I think I had the same issue with 3xx retransmissions and ACK as you are
having....

Not sure it this is the correct way, but I solved this by:
- setting TM parameters :
modparam("tm", "failure_reply_mode", 3)
modparam("tm", "fr_timer", 500)

and adding in the main route:
if (is_method("ACK") ) {
xlog("L_INFO","New SIP message $rm with call-ID $ci \n");
    exit;
  }

(I don't care about ACK at this point.... once I get an ACK from SBC, the
process should be released)

And I am using http_async_client in stateful transactions. I am now trying
to set a failover to a second URL if the 1st request fails...

Atenciosamente / Kind Regards / Cordialement / Un saludo,


*Sérgio Charrua*

On Mon, Dec 23, 2024 at 7:02 PM Alexis Fidalgo via sr-users <
[email protected]> wrote:

> For sure ill consider this in the future scenarios (i need to see how it
> deals with the load balancing part that for example K8 offers for having n
> replicas of the evapi server side), but in my case im stuck with http on
> this scenario (cannot change that), now is stateless (blocking) and i would
> like to move it to http_async, i did it, but i get the 3xx retransmission
> and found now way yet on how to absorb the ACK (matching it with the
> transaction to end it)
------------------------------------------------
## ACTIONS TO TAKE
A: In the mailing list message about 3xx retransmissions and ACK handling, what value does the writer set for the tm parameter "fr_timer"?
B: Continue the mailing list message about 3xx retransmissions and ACK handling from its last line.

## SUPPLIED INFORMATION
------------------------------------------------
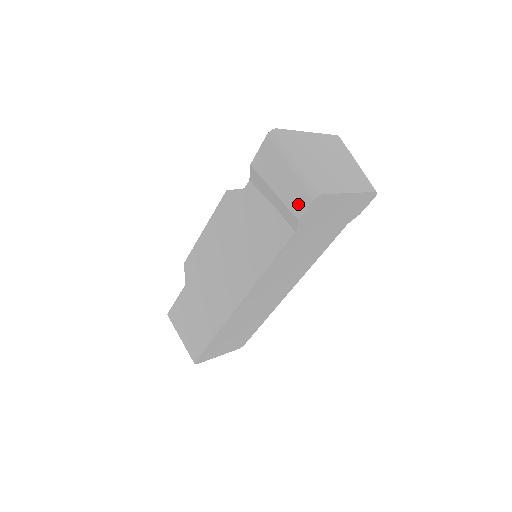
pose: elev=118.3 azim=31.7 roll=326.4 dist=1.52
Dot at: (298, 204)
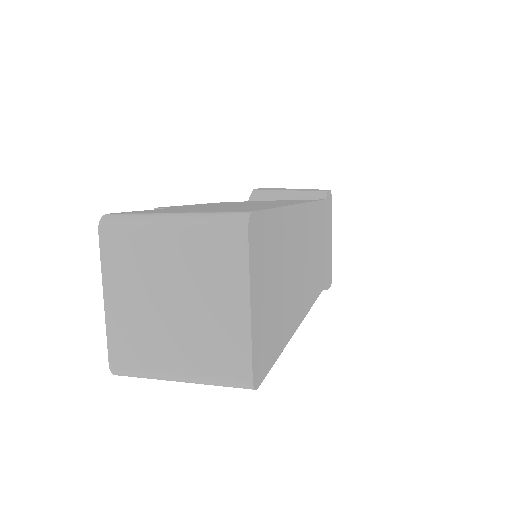
Dot at: (319, 190)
------------------------------------------------
## REPLIES
A: 500

B:
>
> im on the way, not there yet
>
>
> On 23 Dec 2024, at 2:17 PM, Alex Balashov via sr-users <
> [email protected]> wrote:
>
> The http_async_client event loop is a better performer, for sure. But the
> original controversy was about whether it's better to let slow HTTP
> requests block things or stack up in an async context, and the contention
> was that it doesn't much matter either way and that the difference won't be
> too big. You just can't have a slow HTTP API.
>
> The beauty of EVAPI is that there's no query, no new connection, and no
> event loop beyond normal TCP socket multiplexing.
>
> —
> Sent from mobile, apologies for brevity and errors.
>
> On Dec 23, 2024, at 12:10 PM, Ben Kaufman <[email protected]> wrote:
>
> 
> We're agreed on creating a dedicated redirect server for this process, I'm
> not sure I agree on the need to ramp up processes on this, when the
> tradeoff of holding the transaction in shared memory while waiting for an
> http response exists.  To be sure, you're trading increased shared memory
> vs increased package memory, but there's frequently other considerations as
> well. In situations like this, I find that I'm doing a database dip, etc.
> in addition to the http request . Adding more workers adds more DB
> connections, unnecessarily increasing memory consumption.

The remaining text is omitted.